We go to an Anglican church now. Every Sunday, worship is infused with the words of the Bible, with singing, with teaching and listening.
And lately, it’s become apparent to me that I’ve really been avoiding the Bible, this book that stood at the front of everything my entire childhood.
In college and in the years following, the images given to me of God, of Jesus, of the Bible, crumbled along with the patriarchal lens through which I saw them.
And so, I’ve avoided the words of the Bible.
I’ve been confused by them.
Often, I no longer trust them, because they leave the aftertaste of patriarchy.
They leave the aftertaste of a colonized faith, one that I grew up in and am now slowly trying to disconnect from. I was the worship leader for the FCA. I was at every True Love Waits Rally, every retreat.
And while I deeply loved God, my faith had that constant sting of legalism, that constant checklist being kept in the back of my mind and in my heart, so much so that at the end of the day, if I hadn’t done my “quiet time,” I was sure God would give up on me, send down a punishment, bang his gavel and look gravely in my direction.
You see, God was an unfair judge. God was Zeus. God was kind, but could quickly become angry and leave or go on a destructive killing spree. He was the one who would send me to hell if I didn’t do the right things and save the right people.
God saw me, but wanted my voice to be quiet, my heart to be submissive and obedient.
While obedience can be a beautiful thing, this kind of obedience was caused out of fear, and the Bible was the place that kept things in check. It was the thing that, through various girls’ bible studies, taught me how to keep my body in line, to avoid my sexuality, to submit to the men in my life, to keep myself quiet and out of trouble. It was said in varying degrees of undertones, and Jesus’ voice was used as the guiding voice in the narrative.

Saved data entries
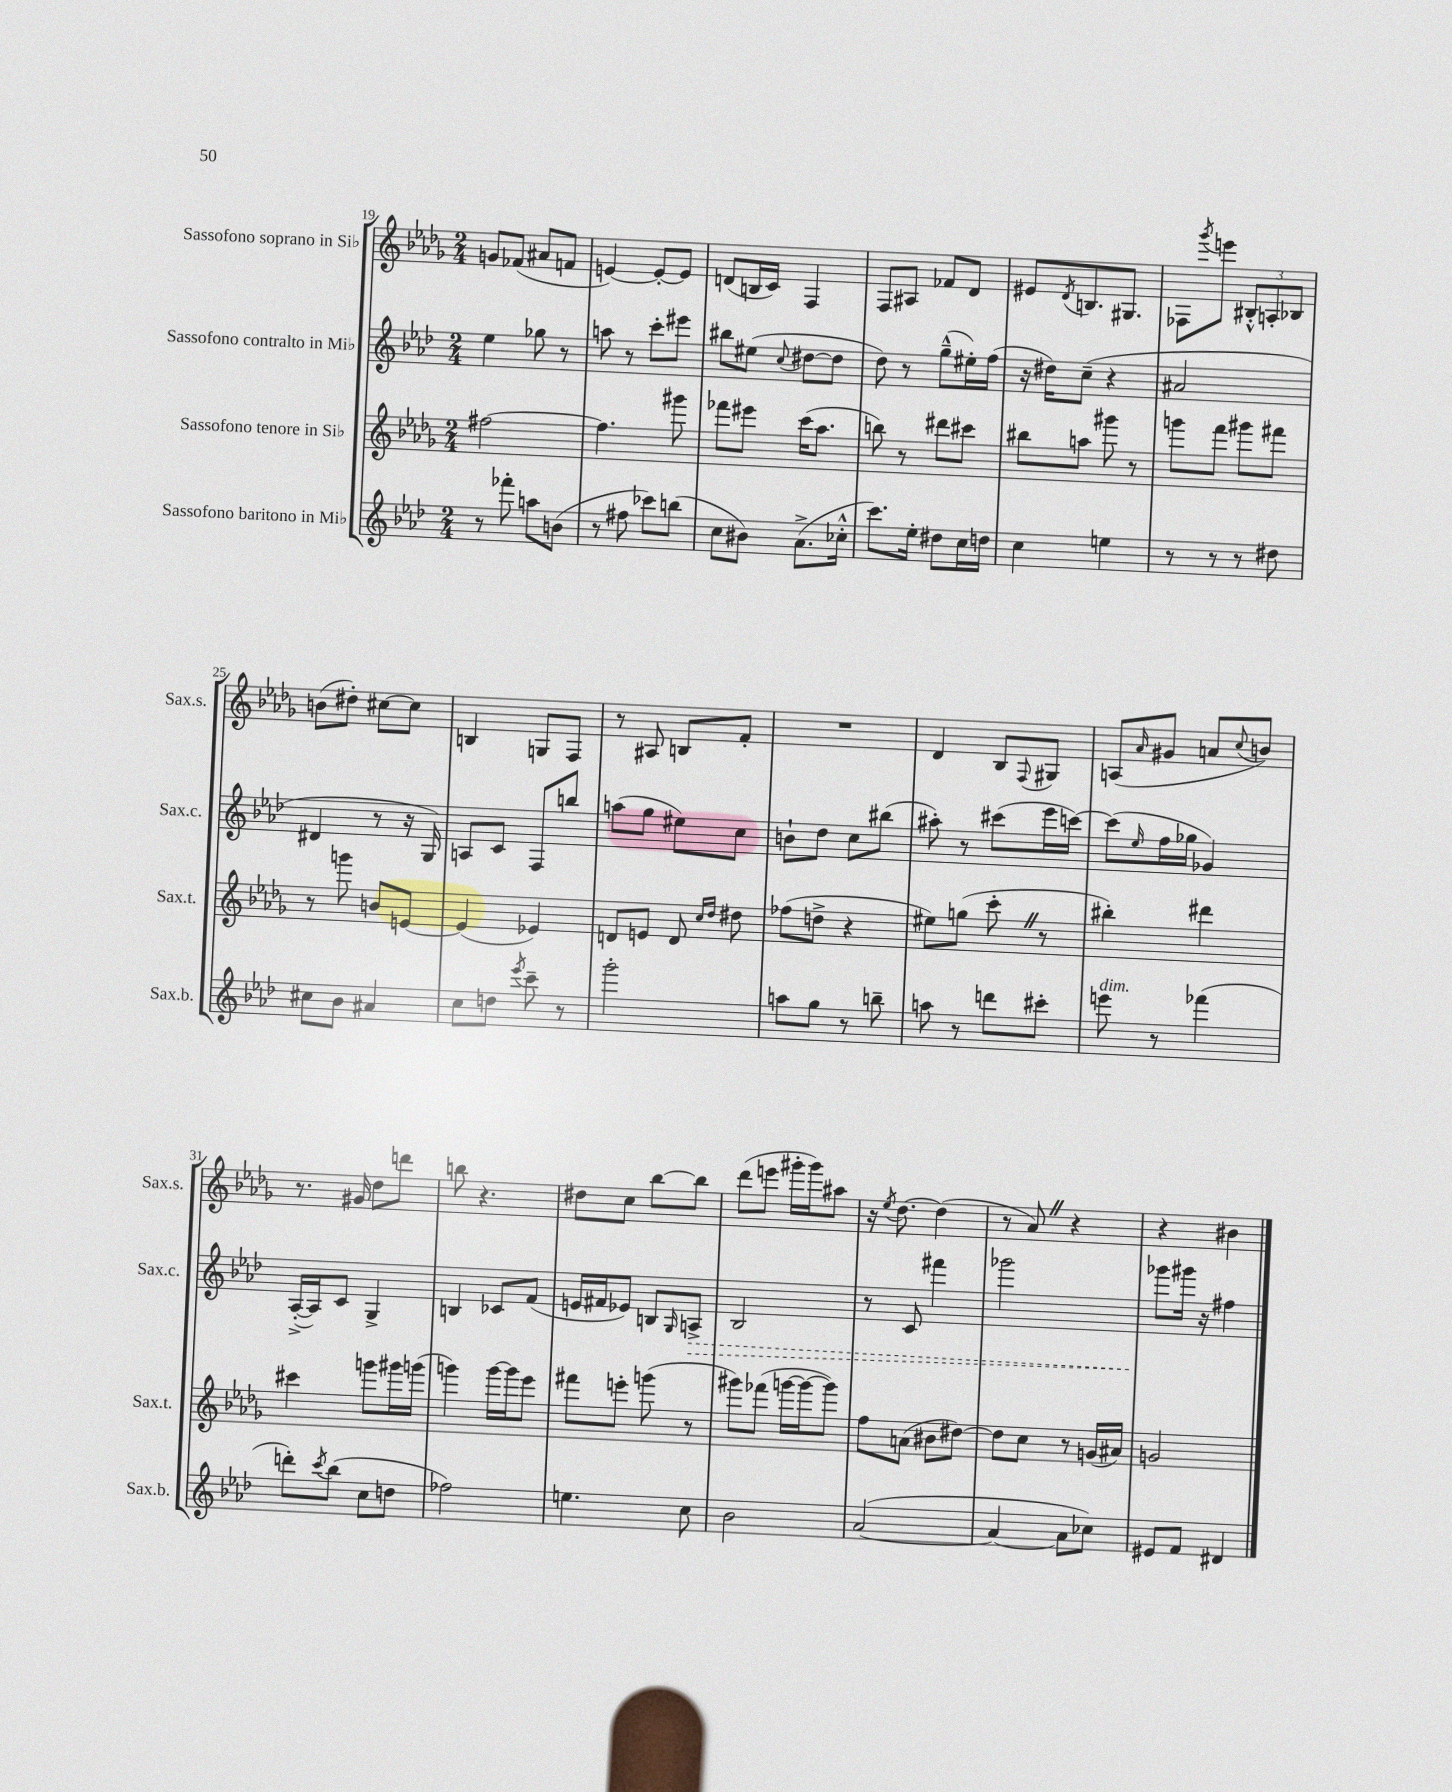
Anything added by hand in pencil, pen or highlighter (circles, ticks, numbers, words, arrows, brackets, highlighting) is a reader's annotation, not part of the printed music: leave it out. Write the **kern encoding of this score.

**kern	**kern	**kern	**kern
*staff4	*staff3	*staff2	*staff1
*clefG2	*clefG2	*clefG2	*clefG2
*k[b-e-a-d-]	*k[b-e-a-d-g-]	*k[b-e-a-d-]	*k[b-e-a-d-g-]
*M2/4	*M2/4	*M2/4	*M2/4
8r	[2ff#	4ee-	8g
8fff-'	.	.	(8f-
8aa	.	8gg-	8a#
(8b	.	8r	8f
=	=	=	=
8r	4.ff#]	8aa	[4e)
8ff#	.	8r	.
8ccc-)	.	8ccc'	8e'_
(8bb	8ggg#	8eee#	8e]
=	=	=	=
8cc	8fff-	8bb#	(8d
8b#)	8eee#	(8ee#	16B
.	.	.	16c)
.	.	8qqcc	.
(8.a-^	(16ccc	[8dd#	4F
.	8.aa-	.	.
.	.	8dd#]	.
16cc-'^^	.	.	.
=	=	=	=
8.ccc)	8bb)	8dd-)	8F
.	8r	8r	8A#
16ee-'	.	.	.
8dd#	8ddd#	(8gg~^^	8f-
16cc	8ccc#	16ee#')	8d-
16dd	.	(16ff	.
=	=	=	=
4cc	8bb#	16r	8e#
.	.	16dd#)	.
.	.	.	8qd-
.	8aa	(8cc~	8.B
4ee	8ggg#	4r	.
.	.	.	8.G#
.	8r	.	.
=	=	=	=
8r	8ggg	2a#	8F-
.	.	.	8qggg-
8r	8fff	.	8eee
8r	8ggg#	.	12B#'^^
.	.	.	12A'
8dd#	8fff#	.	.
.	.	.	12B-
=	=	=	=
8cc#	8r	4d#	(8b
8b-	8ggg	.	8dd#')
4a#	8b	8r	[8cc#
.	[8e	16r	8cc#]
.	.	16G)	.
=	=	=	=
8cc	(4e]	8A	4B
8dd	.	8c	.
8qeee-	.	.	.
8ccc~	4e-)	8F	8G
8r	.	8bb	8F
=	=	=	=
2ggg'	8d	(8aa	8r
.	8e	8gg	8A#
.	8d	8ee#)	8B
.	16qqcc	.	.
.	16qqdd-	.	.
.	8dd#	8cc	8f'
=	=	=	=
8aa	(8ff-	8b`	2r
8gg	8dd^	8dd-	.
8r	4r	8cc	.
8bb~	.	(8bb#	.
=	=	=	=
8aa	8ee#)	8aa#')	4d-
8r	(8gg	8r	.
8ddd	8ccc'	(8ccc#	8B-
.	.	.	8qqF
8ccc#'	8r	16eee-	8G#
.	.	[16ccc)	.
=	=	=	=
8eee	4bb#')	(8ccc]	(8A
.	.	16qqee-	16qqa-
8r	.	16ff	8g#
.	.	16gg-	.
(4fff-	4ddd#	4g-)	8a
.	.	.	8qqcc
.	.	.	8b)
=	=	=	=
8ddd')	4ccc#	([16A-'^	8.r
.	.	16A-])	.
8qccc	.	.	.
(8bb-	.	8c	.
.	.	.	16g#
8cc	8ggg	4G^	8dd-
8dd	16ggg#	.	8ddd
.	(16ggg	.	.
=	=	=	=
2ff-)	4ggg)	4B	8bb
.	.	.	4.r
.	[16ggg	8c-	.
.	16ggg]	.	.
.	8eee-	(8f	.
=	=	=	=
4.ee	8fff#	16e	8dd#
.	.	16f#	.
.	8eee'	8e-)	8cc
.	(8ggg	8B	[8bb-
.	.	16qqG	.
8cc	8r	8A^	8bb-]
=	=	=	=
2b-	8ggg#)	2B-	(8ddd-
.	(8fff-	.	8eee
.	[16ggg	.	16ggg#'
.	16ggg_	.	16ggg#)
.	8ggg])	.	8aa#
=	=	=	=
([2a-	8ff	8r	16r
.	.	.	8qee-
.	.	.	[8.dd-
.	(8a	8c	.
.	8b#	4fff#	(4dd-]
.	[8dd#)	.	.
=	=	=	=
4a-_	8dd#]	2ggg-	8r
.	8cc	.	8a-)
8a-]	8r	.	4r
8cc-)	(16g	.	.
.	16a#)	.	.
=	=	=	=
8e#	2g	8ggg-	4r
8f	.	16ggg#	.
.	.	16r	.
4d#	.	4ff#	4b#
==	==	==	==
*-	*-	*-	*-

* _TASK LIST_
**1.** Translate this sentence from the essay about avoiding the Bible into Spanish: "God saw me, but wanted my voice to be quiet, my heart to be submissive and obedient."
**2.** Reproduce the essay about avoiding the Bible between "In college and" and "aftertaste of patriarchy.", inclusive, swapping "crumbled" for "shattered".

* _SOLUTIONS BY TASK_
**1.** Dios me veía, pero quería que mi voz estuviera callada, que mi corazón fuera sumiso y obediente.

**2.**
In college and in the years following, the images given to me of God, of Jesus, of the Bible, shattered along with the patriarchal lens through which I saw them.
And so, I’ve avoided the words of the Bible.
I’ve been confused by them.
Often, I no longer trust them, because they leave the aftertaste of patriarchy.